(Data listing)
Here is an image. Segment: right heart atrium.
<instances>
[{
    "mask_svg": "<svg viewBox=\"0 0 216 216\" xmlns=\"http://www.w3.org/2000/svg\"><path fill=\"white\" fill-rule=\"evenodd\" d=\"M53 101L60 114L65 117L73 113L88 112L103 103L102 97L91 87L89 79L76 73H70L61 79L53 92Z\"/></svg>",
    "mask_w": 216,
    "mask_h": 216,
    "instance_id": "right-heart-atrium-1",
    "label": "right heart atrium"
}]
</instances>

**Given instruction**
Convert the entries above into a numbered list, skipping any blank lines.

**Complete answer**
1. Here is an image. Segment: right heart atrium.
2. <instances>
3. [{
4.     "mask_svg": "<svg viewBox=\"0 0 216 216\" xmlns=\"http://www.w3.org/2000/svg\"><path fill=\"white\" fill-rule=\"evenodd\" d=\"M53 101L60 114L65 117L73 113L88 112L103 103L102 97L91 87L89 79L76 73H70L61 79L53 92Z\"/></svg>",
5.     "mask_w": 216,
6.     "mask_h": 216,
7.     "instance_id": "right-heart-atrium-1",
8.     "label": "right heart atrium"
9. }]
10. </instances>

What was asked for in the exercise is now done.